I noticed you posted an anonymous email about our working paper on p-hacking and false discovery, but was a bit surprised that it references an early version of the paper.

We addressed the issues mentioned in the post more than two months ago in a version that has been available online since December 2018 (same link as above).

I wanted to send you a few thoughts on the post, with the hope that you will find them interesting and relevant to post on your blog as our reply, with the goal of informing your readers a little more about the paper.

These thoughts are presented in the separate section below.

The more recent analysis applies an MSE-optimal bandwidth selection procedure. Hence, we use only one single bandwidth for assessing the presence of a discontinuity at a specific level of confidence in an experiment.

Less importantly, the more recent analysis uses a triangular kernel and linear regression (though we also report a traditional logistic regression analysis result for transparency and robustness).

The results have not changed much, and have partially strengthened.

With regard to the RDD charts, the visual fit indeed might not be great.
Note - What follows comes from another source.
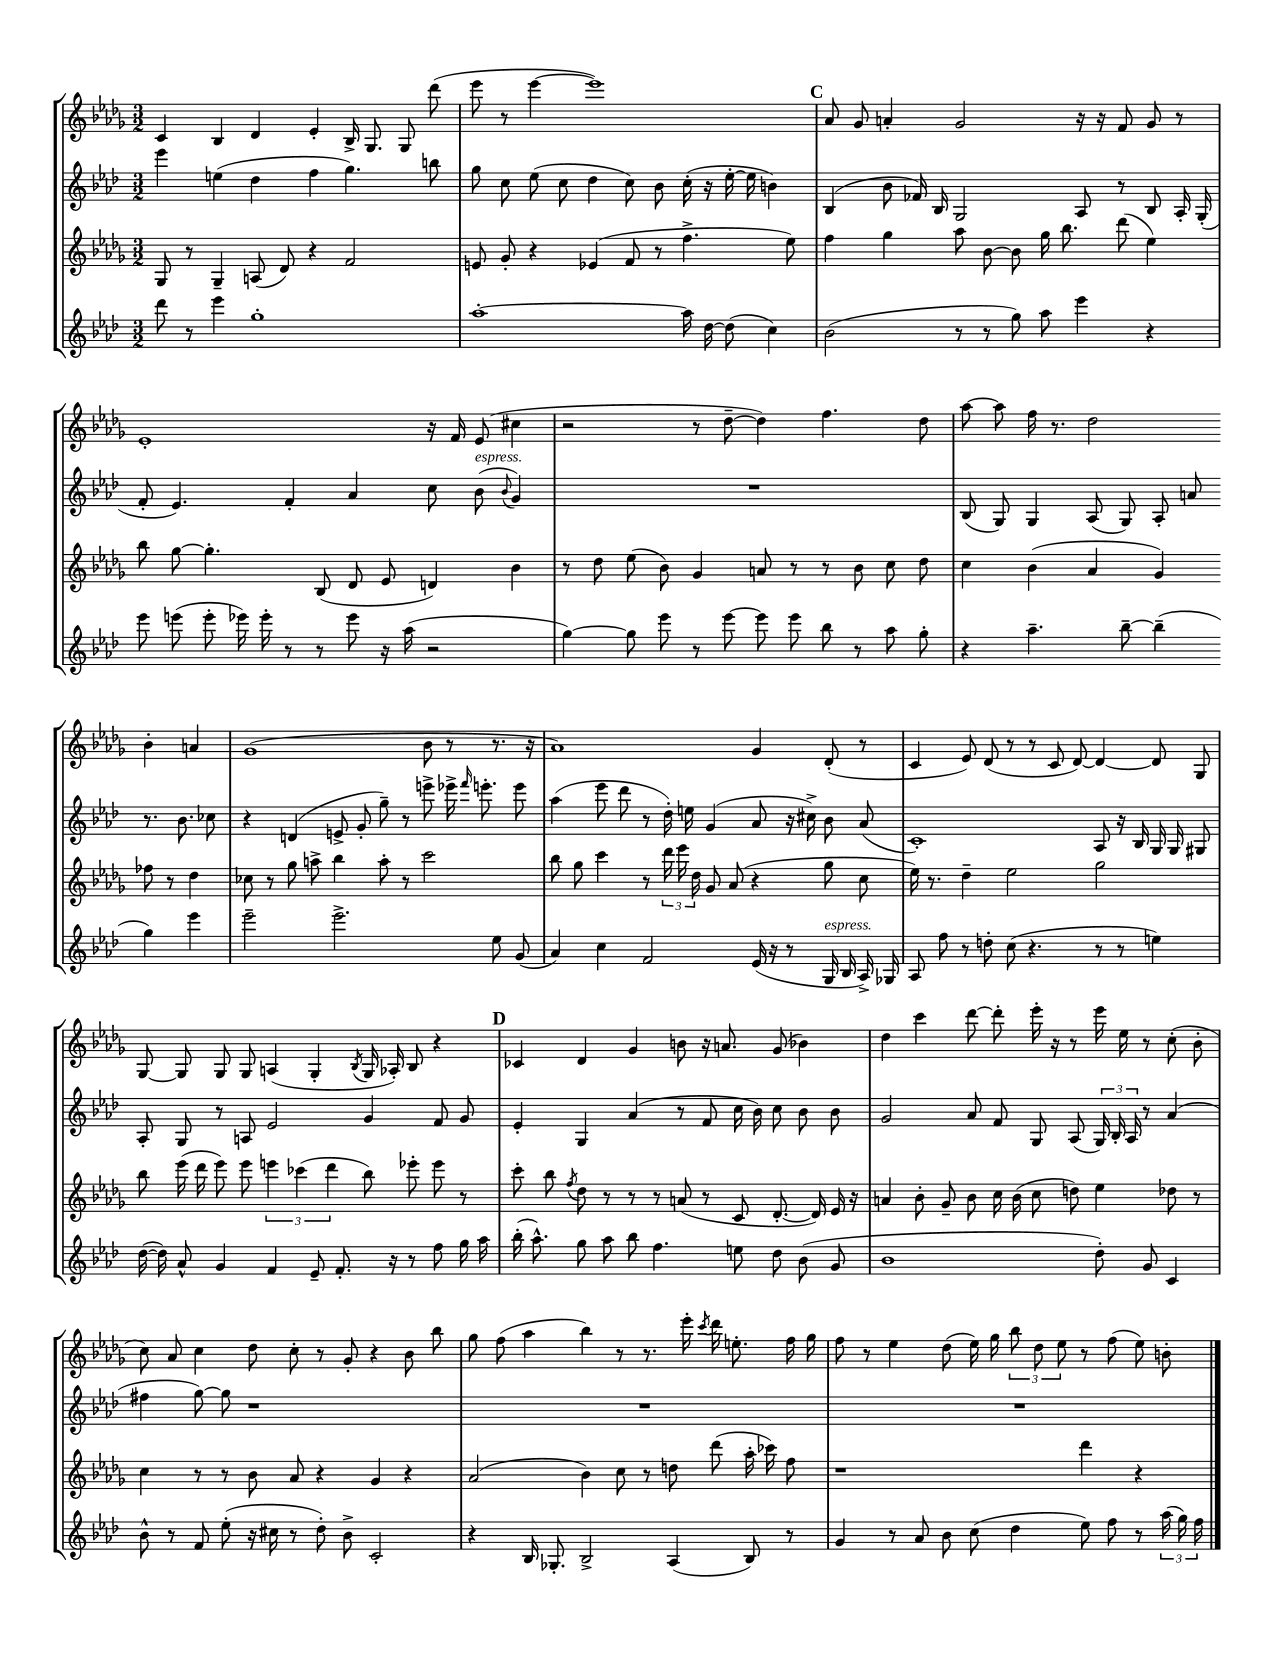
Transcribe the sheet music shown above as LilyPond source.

But we think the fit using the MSE-optimal window width is actually good.

The section below provides more details, and I hope you will find it relevant to post it on your blog.

We also of course would welcome any feedback you may have about the methods we are using in the paper, including the second part of the paper where we attempt to quantify the consequences of p-hacking on false discovery and foregone learning.
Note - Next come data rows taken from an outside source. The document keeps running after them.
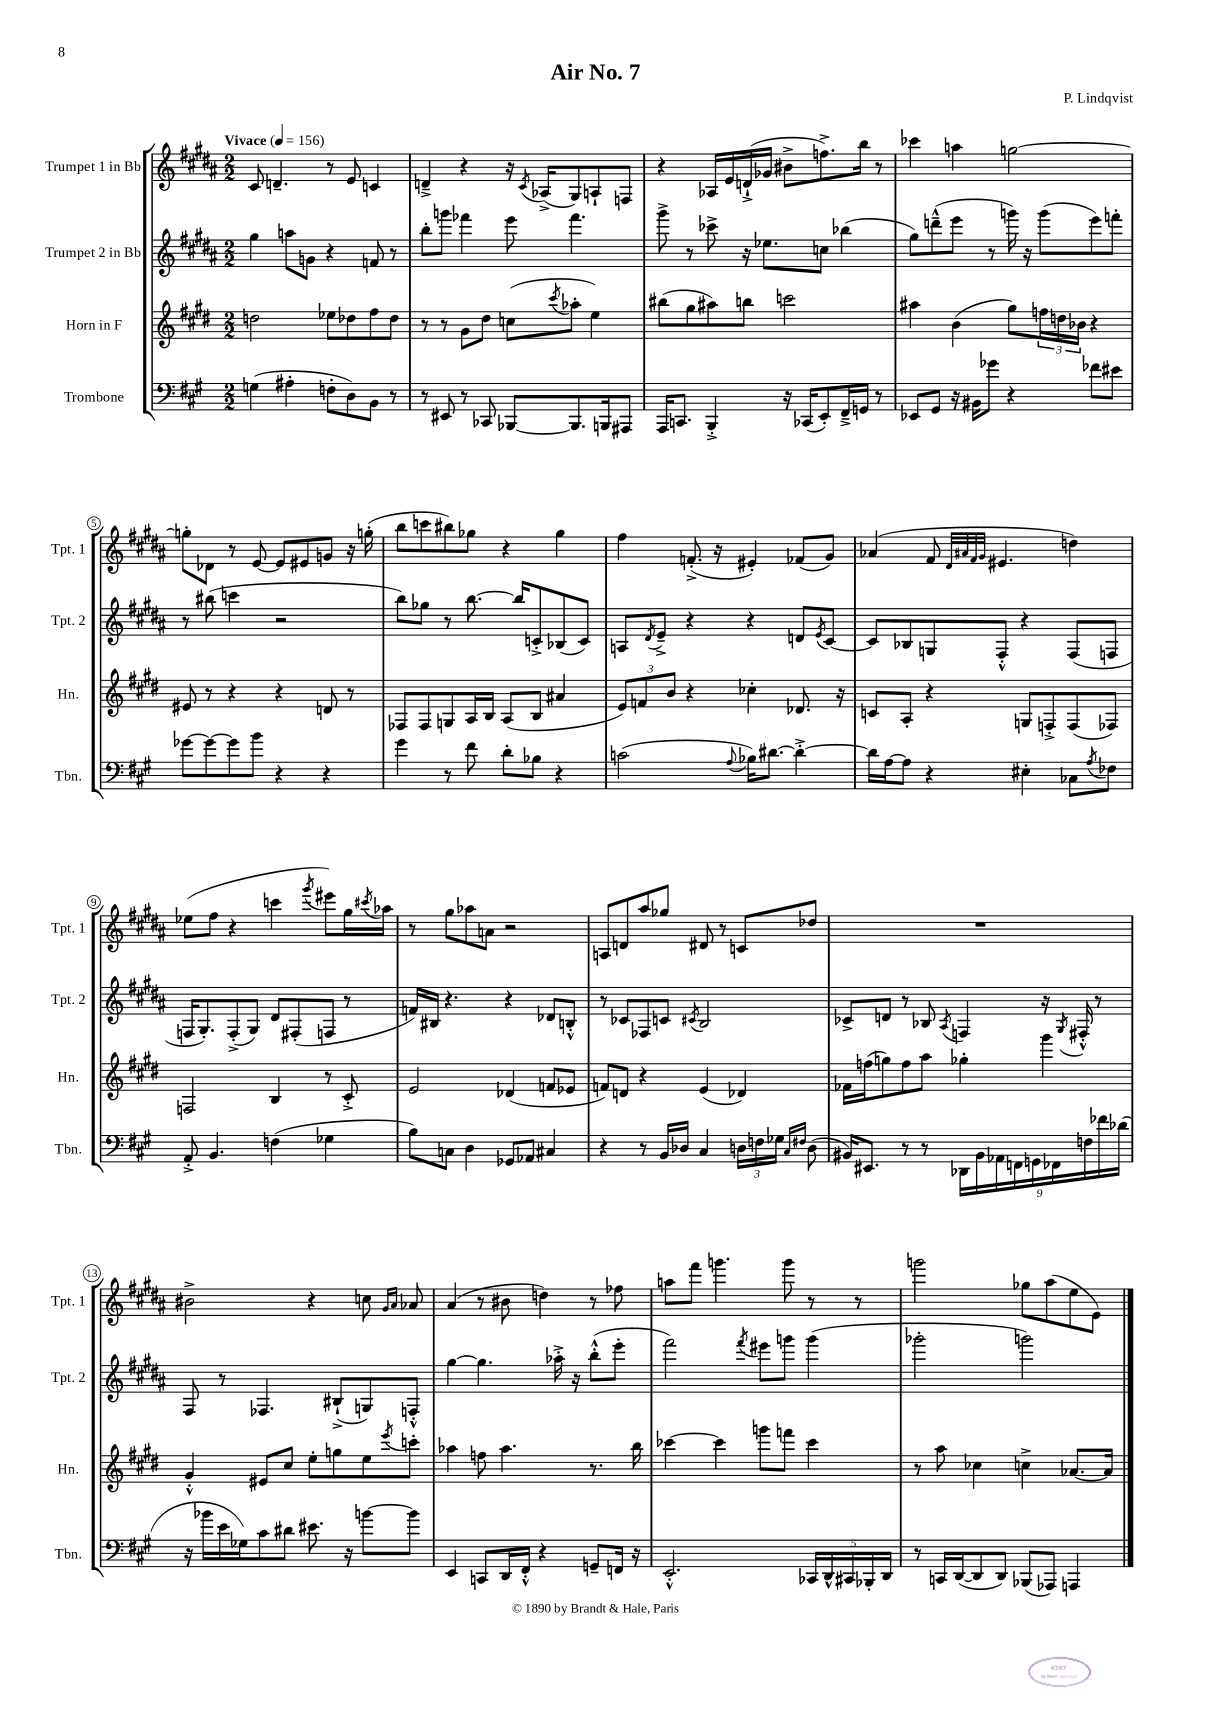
\header { title = "Air No. 7" composer = "P. Lindqvist" }
<<
\new StaffGroup <<
\new Staff = "s0" \with { instrumentName = "Trumpet 1 in Bb" shortInstrumentName = "Tpt. 1" } {
    \clef treble \key b \major \numericTimeSignature \time 2/2 \tempo "Vivace" 4 = 156
    cis'8 d'4.-- r8 e'8 c'4 |
    d'4---> r4 r16 \acciaccatura { cis'8 } aes16->( gis8) a8-! f8 |
    r4 aes16 e'16 d'16-!->( ges'16 bis'8-> f''8.->) b''16 r8 |
    ces'''4 a''4 g''2~ |
    g''8-. des'8 r8 e'8~ e'8 eis'8 g'8 r16 g''16-.( |
    b''8 c'''8 bis''8) ges''8 r4 ges''4 |
    fis''4 f'8.-.->( r16 eis'4-.) fes'8( gis'8) |
    aes'4( fis'8 \grace { dis'32 ais'32 fis'32 gis'32 } eis'4. d''4) |
    ees''8( fis''8 r4 c'''4 \acciaccatura { gis'''8 } eis'''8) gis''16 \acciaccatura { cis'''8 } aes''16 |
    r8 gis''8 aes''8 a'8 r2 |
    a8 d'8 ais''8 ges''8 dis'8 r8 c'8 des''8 |
    R1 |
    bis'2-> r4 c''8 \grace { gis'16 ais'16 } aes'8 |
    ais'4( r8 bis'8 d''4) r8 fes''8 |
    a''8 fis'''8 g'''4. g'''8 r8 r8 |
    g'''2 ges''8 ais''8( e''8 e'8) \bar "|." |
}
\new Staff = "s1" \with { instrumentName = "Trumpet 2 in Bb" shortInstrumentName = "Tpt. 2" } {
    \clef treble \key b \major \numericTimeSignature \time 2/2
    gis''4 a''8 g'8 r4 f'8 r8 |
    b''8-. g'''8 fes'''4 e'''8 fes'''4. |
    gis'''8-> r8 ces'''8-> r16 ees''8. c''8 bes''4( |
    gis''8) d'''8---^( e'''8 r8 g'''16) r16 g'''8( e'''8) f'''8-. |
    r8 bis''8( c'''4 r2 |
    b''8) ges''8 r8 b''8.~ b''16 c'8-.-> bes8( c'8) |
    a8 \acciaccatura { dis'8 } e'8---> r4 r4 d'8 \acciaccatura { e'8 } cis'8~ |
    cis'8 bes8 g8 fis8-.-^ r4 fis8( f8 |
    f16 gis8.-.) f8-.->( gis8) dis'8 fis8-.( f8 r8 |
    f'16) bis16 r4. r4 des'8 b8-.-^ |
    r8 ces'8 fes8 c'8 \acciaccatura { cis'8 } b2 |
    ces'8-> d'8 r8 bes8 \acciaccatura { ais8 } f4 r16 \acciaccatura { gis8 } fis16-.-^ r8 |
    fis8 r8 fes4. bis8-!->( g8) f8-.-^ |
    gis''4~ gis''4. aes''16-.-> r16 b''8-.-^( e'''8-. |
    fis'''2) \acciaccatura { fis'''8 } eis'''8 g'''8 g'''4( |
    ges'''2-. g'''2) \bar "|." |
}
\new Staff = "s2" \with { instrumentName = "Horn in F" shortInstrumentName = "Hn." } {
    \clef treble \key e \major \numericTimeSignature \time 2/2
    d''2 ees''8 des''8 fis''8 des''8 |
    r8 r8 gis'8 dis''8 c''8( \acciaccatura { cis'''8 } aes''8-. e''4) |
    bis''8( gis''8 ais''8) b''8 c'''2 |
    ais''4 b'4( gis''8) \tuplet 3/2 { f''16 d''16 bes'16 } r4 |
    eis'8 r8 r4 r4 d'8 r8 |
    fes8 fes8 g8 a16 b16 a8( b8 ais'4 |
    \tuplet 3/2 { e'8) f'8 b'8 } r4 ces''4-. des'8. r16 |
    c'8 a8-. r4 g8 f8-.-> f8( fes8) |
    f2 b4 r8 cis'8-.-> |
    e'2 des'4( f'8 ees'8 |
    f'8) d'8 r4 e'4( des'4) |
    fes'16 f''16( g''8) f''8 a''8 ges''4-. gis'''4 |
    gis'4-.-^ eis'8 cis''8 e''8-. g''8 e''8 \acciaccatura { e'''8 } c'''8-. |
    aes''4 f''8 aes''4. r8. b''16 |
    ces'''4~ ces'''4 g'''8 f'''8 ces'''4 |
    r8 a''8 ces''4 c''4-> aes'8.~ aes'16 \bar "|." |
}
\new Staff = "s3" \with { instrumentName = "Trombone" shortInstrumentName = "Tbn." } {
    \clef bass \key a \major \numericTimeSignature \time 2/2
    g4( ais4-. f8-. d8) b,8 r8 |
    r8 eis,8 r8 ces,8 bes,,8~ bes,,8. b,,16 ais,,8 |
    a,,16 c,8. b,,4-.-> r16 ces,16( e,8-.) fis,16---> g,16 r8 |
    ees,8 gis,8 r16 bis,16 ges'8 r4 fes'8 eis'8 |
    ges'8~ ges'8~ ges'8 b'8 r4 r4 |
    gis'4 r8 fis'8 d'8-. bes8 r4 |
    c'2( \appoggiatura { a8 } bes16) dis'8.~ dis'4~-.-> |
    dis'16 a16~ a8 r4 eis4-. ces8 \acciaccatura { a8 } fes8 |
    a,8-.-> b,4. f4( ges4 |
    b8) c8 d4 ges,8 aes,8 cis4 |
    r4 r8 b,16 des16 cis4 \tuplet 3/2 { d16 f16 ges16 } \grace { cis16 fis16 } d8( |
    bis,16) eis,8. r8 r8 \tuplet 9/8 { des,16 bis,16 aes,16 f,16 g,16 fes,16 f16 fes'16 des'16( } |
    r16 bes'16 e'16 ges16) cis'8 dis'8 eis'8. r16 b'8~ b'8 |
    e,4 c,8 d,16 fis,16-.-^ r4 g,8-- f,16 r16 |
    e,2.-.-^ \tuplet 5/4 { ces,16 d,16-^ cis,16 bes,,16-. d,16 } |
    r8 c,16 d,16~( d,8 d,8) bes,,8( aes,,8) a,,4 \bar "|." |
}
>>
>>
\layout { \context { \Score \override BarNumber.stencil = #(make-stencil-circler 0.1 0.3 ly:text-interface::print) } }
I am learning from every feedback we receive and am working to constantly improve the paper.

More details about blog post:

The comments by the anonymous letter writer are about an old version of the paper, and we have addressed them a few months ago.

Three main concerns were expressed: The choice of six possible discontinuities, the RDD window widths, and the RDD plot showing weak visual evidence of a discontinuity in stopping behavior based on the confidence level the experiment reaches.

1. Six hypotheses

We test six different hypotheses, each positing optional-stopping based on the p-value of the experiment at one of the three commonly used levels of significance/confidence in business and social science (90, 95 and 99%) for both positive and negative effects (3 X 2 = 6).

We view these as six distinct a-priori hypotheses, one each for a specific form of stopping behavior, not six tests of the same hypothesis.

2. RDD window width

The December 2018 version of the paper details an RDD analysis using an MSE-optimal bandwidth linear regression with a triangular kernel.

The results (and implications) haven’t changed dramatically using the more sophisticated approach, which relies on a single window for each RDD.

We fully report all the tables in the paper. This is what the results look like (Table 5 of the paper includes the details of the bandwidth sizes, number of observations etc):

The linear and the bias-corrected linear models use the “sophisticated” MSE-optimal method. We also report a logistic regression analysis with the same MSE-optimal window width for transparency and to show robustness.

All the effects are reported as marginal effects to allow easy comparison.

Not much has changed in results and the main conclusion about p-hacking remains the same: A sizable fraction of experiments exhibit credible evidence of stopping when the A/B test reaches 90% confidence for a positive effect, but not at the other levels of significance typically used and not for negative effects.

3. RDD plots

With respect to the RDD charts, the fit might indeed not look great visually. But what matters for the purpose of causal identification in such a quasi-experiment, in our opinion, is more the evidence of a discontinuity at the point of interest, rather than the overall data fit.

Here is the chart with the MSE-Optimal bandwidth around .895 confidence (presented as 90% to the experimenters) from the paper. Apart from the outlier at .89 confidence, we think the lines track the raw fractions rather well.

I wrote that earlier post in September, hence it was based on an earlier version of the article. It’s good to hear about the update.